Exercise materials: Begin
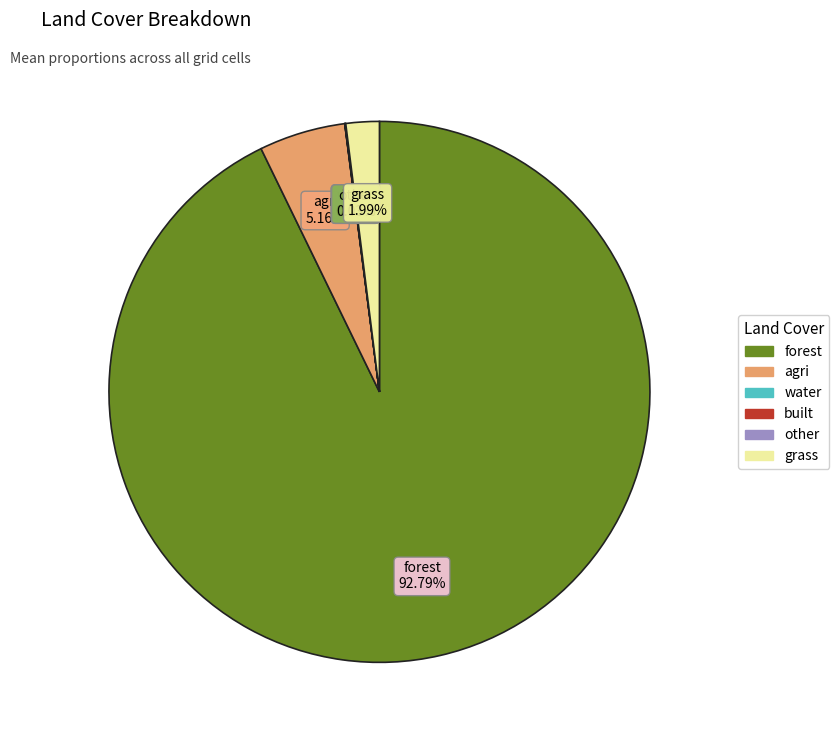

Is there any slice that represents more than half of the pie?

Yes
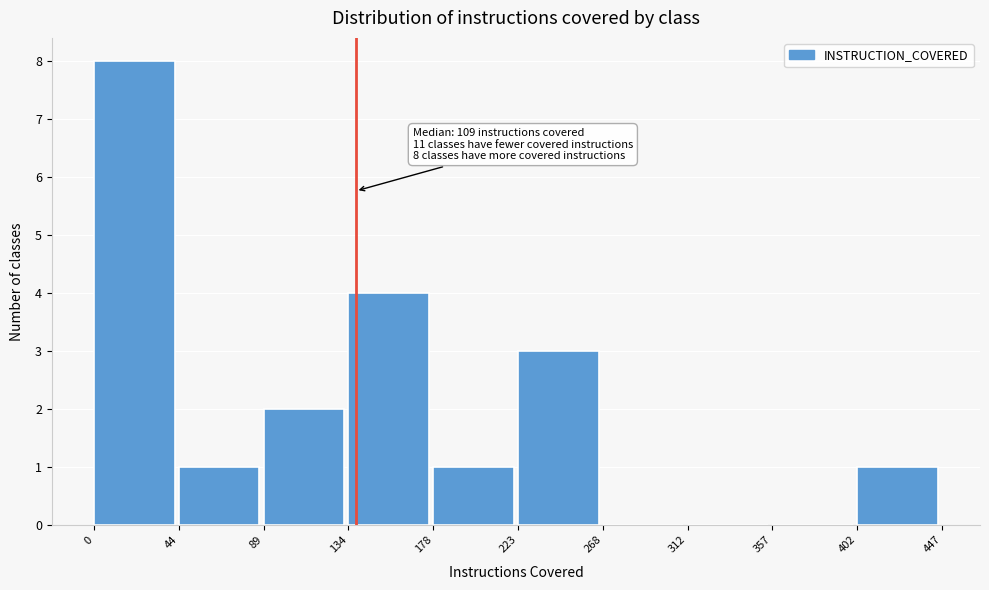

Which range on the x-axis has the tallest bar?

0 to 44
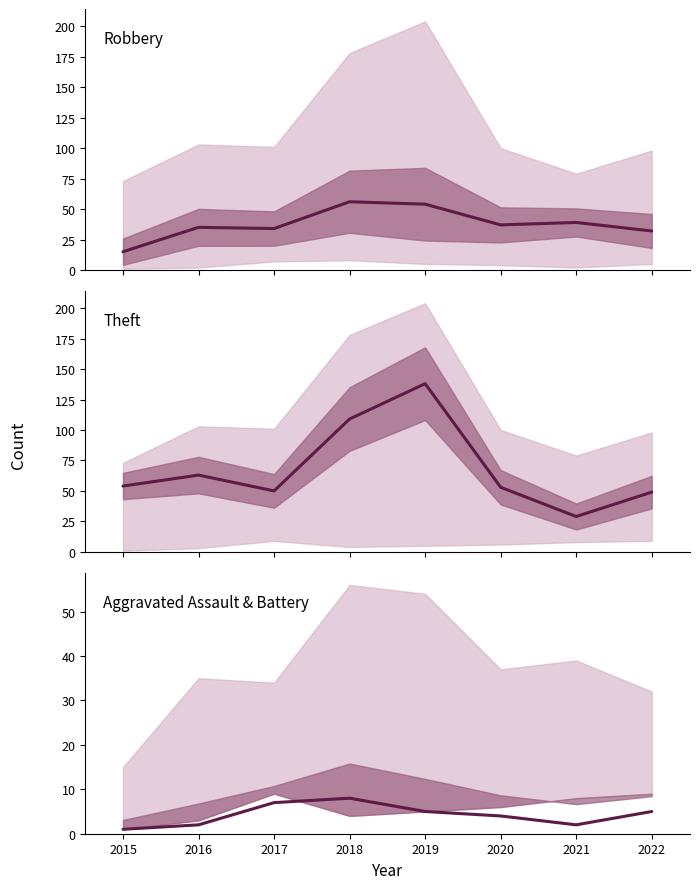

What is the difference between the maximum and minimum values in the Aggravated Assault series?

7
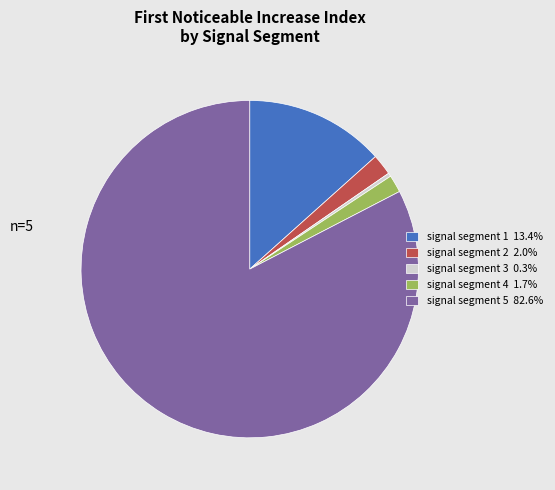

The signal segment 3 slice represents 0% of the pie. True or false?

True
Exercise materials: End
- _Your assignment_: Render every line of the items above as a JSON list of strings, one string per line, with blank lines omitted. Leave the pictures out.

- _Task result_:
[
  "Is there any slice that represents more than half of the pie?",
  "Yes",
  "Which range on the x-axis has the tallest bar?",
  "0 to 44",
  "What is the difference between the maximum and minimum values in the Aggravated Assault series?",
  "7",
  "The signal segment 3 slice represents 0% of the pie. True or false?",
  "True"
]